Reading passage:
Who doesn't love dog kisses? Well, yeah, not everyone does, I suppose, but you cannot deny that pet owners have a special bond with their fur-baby children. I have been discovering how my fur-babies are destroying my couch, but that is another topic for another day.
I realized that many conversations that I have as a friend, sister, daughter and professional center around basic food safety tips. I guess you could say I am passionate about educating people (remember me saying? "People don't know what they don't know.") on food safety. I like being the go to person in their life about food safety practices. But these conversations mean that there is a lot of confusing and incorrect information out there on basic food safety tips for the average person - and even more for the average pet owner.
So here is a top 10 list from me to you - dog lover to dog lover.
- Wash your hands often and before you handle any food
- Wash your hands between different foods (produce and meat, meat and meat, meat and produce, grains and meat, EVERYTHING) to prevent cross contamination.
- Wash your hands when you touch your face, blow your nose, smoke a cigarette, pet your dog, feed your dog, go to the bathroom, just handled the trash, shake someone's hand, have your hand kissed by the love of your life (pet or human), and any other time you might have had your hand near something that is dirty.
- Wash your produce thoroughly, but you do not need to wash meat per other food safety experts.

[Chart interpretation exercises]
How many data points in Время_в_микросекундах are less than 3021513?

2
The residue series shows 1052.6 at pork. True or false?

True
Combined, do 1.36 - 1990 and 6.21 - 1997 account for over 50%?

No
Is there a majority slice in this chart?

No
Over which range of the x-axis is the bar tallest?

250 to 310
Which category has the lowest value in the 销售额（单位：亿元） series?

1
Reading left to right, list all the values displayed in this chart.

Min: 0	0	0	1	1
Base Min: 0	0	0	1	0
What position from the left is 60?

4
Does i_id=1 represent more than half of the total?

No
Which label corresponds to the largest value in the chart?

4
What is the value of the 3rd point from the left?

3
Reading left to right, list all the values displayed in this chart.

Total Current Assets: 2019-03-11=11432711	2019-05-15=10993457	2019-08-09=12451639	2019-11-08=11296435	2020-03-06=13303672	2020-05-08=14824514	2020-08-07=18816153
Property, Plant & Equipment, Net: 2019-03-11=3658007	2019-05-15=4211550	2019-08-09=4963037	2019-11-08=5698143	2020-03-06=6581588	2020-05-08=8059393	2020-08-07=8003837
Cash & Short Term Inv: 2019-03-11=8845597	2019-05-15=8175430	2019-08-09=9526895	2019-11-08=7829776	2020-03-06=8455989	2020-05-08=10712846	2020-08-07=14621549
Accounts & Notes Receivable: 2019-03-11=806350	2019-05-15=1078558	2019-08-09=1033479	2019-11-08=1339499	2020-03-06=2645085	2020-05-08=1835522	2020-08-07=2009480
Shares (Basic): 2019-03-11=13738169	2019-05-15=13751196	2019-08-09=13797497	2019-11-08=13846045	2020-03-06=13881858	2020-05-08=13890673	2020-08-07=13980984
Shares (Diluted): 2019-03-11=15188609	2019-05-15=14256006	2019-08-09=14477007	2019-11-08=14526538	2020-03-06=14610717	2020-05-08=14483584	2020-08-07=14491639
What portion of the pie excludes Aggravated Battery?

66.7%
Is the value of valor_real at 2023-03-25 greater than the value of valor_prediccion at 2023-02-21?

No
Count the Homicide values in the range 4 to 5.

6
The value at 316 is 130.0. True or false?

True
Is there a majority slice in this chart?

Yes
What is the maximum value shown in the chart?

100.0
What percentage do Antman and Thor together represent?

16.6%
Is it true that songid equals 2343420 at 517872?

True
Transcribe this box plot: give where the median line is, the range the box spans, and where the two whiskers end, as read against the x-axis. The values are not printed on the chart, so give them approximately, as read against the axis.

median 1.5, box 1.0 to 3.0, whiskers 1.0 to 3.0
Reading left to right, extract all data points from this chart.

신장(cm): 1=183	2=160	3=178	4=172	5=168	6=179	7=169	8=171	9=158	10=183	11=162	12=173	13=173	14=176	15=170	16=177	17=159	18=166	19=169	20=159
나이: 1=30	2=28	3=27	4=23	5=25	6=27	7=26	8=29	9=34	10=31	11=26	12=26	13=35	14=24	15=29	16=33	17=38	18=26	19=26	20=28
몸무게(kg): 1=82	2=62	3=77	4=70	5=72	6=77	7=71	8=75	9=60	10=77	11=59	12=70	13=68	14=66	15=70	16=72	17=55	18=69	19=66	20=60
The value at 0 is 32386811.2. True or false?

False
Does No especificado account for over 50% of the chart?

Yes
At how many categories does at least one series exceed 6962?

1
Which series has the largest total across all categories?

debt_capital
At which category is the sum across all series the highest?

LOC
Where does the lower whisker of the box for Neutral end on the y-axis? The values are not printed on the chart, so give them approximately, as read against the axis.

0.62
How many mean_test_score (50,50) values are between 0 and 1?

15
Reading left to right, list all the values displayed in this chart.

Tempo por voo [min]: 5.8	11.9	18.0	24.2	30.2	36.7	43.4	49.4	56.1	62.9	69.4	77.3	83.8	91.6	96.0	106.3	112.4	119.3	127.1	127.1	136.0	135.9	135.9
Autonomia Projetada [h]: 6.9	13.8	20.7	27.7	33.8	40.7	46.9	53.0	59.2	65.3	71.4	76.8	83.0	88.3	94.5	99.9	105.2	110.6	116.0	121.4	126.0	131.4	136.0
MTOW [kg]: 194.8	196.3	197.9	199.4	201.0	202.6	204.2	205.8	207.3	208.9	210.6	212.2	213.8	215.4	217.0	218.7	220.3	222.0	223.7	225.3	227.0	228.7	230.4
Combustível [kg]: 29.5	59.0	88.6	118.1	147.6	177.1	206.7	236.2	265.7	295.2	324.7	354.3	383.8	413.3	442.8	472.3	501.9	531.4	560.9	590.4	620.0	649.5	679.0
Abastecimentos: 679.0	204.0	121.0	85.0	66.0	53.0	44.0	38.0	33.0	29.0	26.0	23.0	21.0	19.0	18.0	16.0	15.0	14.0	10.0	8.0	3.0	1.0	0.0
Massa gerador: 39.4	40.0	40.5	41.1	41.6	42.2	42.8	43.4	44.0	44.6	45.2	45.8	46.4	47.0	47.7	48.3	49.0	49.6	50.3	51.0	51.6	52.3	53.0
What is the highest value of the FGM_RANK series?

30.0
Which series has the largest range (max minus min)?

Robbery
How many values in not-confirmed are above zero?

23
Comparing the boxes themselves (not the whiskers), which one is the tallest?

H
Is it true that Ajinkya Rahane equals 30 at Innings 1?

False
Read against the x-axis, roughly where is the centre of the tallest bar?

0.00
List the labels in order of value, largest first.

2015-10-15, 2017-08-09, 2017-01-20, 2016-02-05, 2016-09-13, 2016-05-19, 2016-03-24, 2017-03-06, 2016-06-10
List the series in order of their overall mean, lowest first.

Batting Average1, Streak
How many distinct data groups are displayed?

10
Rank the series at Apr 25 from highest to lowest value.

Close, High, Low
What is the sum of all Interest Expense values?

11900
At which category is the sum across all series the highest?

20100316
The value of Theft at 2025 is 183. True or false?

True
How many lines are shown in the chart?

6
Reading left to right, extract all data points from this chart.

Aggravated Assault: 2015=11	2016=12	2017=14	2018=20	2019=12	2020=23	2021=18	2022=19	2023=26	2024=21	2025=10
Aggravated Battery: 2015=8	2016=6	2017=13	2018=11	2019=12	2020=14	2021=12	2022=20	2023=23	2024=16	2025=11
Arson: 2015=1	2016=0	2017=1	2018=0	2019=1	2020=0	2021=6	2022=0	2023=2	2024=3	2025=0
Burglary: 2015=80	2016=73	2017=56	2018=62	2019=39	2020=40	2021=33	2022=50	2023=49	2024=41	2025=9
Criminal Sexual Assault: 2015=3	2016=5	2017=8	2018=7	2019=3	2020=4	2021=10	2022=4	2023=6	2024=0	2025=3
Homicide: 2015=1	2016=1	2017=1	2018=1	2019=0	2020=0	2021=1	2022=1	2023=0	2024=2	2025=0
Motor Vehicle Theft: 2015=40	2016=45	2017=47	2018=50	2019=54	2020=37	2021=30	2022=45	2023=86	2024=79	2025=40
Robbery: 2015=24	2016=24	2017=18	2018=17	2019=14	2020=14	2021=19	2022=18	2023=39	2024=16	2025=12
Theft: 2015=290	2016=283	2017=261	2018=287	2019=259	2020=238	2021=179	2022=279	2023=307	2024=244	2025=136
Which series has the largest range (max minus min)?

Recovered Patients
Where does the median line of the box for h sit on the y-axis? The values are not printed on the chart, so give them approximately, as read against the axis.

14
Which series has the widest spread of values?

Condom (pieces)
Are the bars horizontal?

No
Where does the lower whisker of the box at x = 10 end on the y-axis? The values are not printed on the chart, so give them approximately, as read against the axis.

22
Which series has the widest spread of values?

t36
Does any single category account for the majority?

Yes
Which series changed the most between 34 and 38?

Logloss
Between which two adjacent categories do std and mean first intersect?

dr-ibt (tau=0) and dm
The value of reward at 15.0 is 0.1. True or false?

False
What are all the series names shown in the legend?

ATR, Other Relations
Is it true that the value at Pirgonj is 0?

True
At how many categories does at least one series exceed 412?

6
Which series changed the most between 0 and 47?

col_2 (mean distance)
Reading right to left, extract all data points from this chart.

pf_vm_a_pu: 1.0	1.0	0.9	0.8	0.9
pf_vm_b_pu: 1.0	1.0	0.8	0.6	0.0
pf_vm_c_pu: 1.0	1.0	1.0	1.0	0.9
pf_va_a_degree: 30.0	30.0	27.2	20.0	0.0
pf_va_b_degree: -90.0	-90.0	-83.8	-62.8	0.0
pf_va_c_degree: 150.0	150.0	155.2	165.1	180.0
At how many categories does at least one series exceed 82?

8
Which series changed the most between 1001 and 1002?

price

Aim of the exercise:
In the food safety text, condense the paragraph beginning "I realized that many conversations" into two or three sentences that keep its main facts.

Answer area:
Many of the writer's conversations as a friend, sister, daughter and professional center on basic food safety tips. The writer is passionate about educating people on food safety and likes being their go-to person for it. These conversations show that there is a lot of confusing and incorrect food safety information for the average person, and even more for the average pet owner.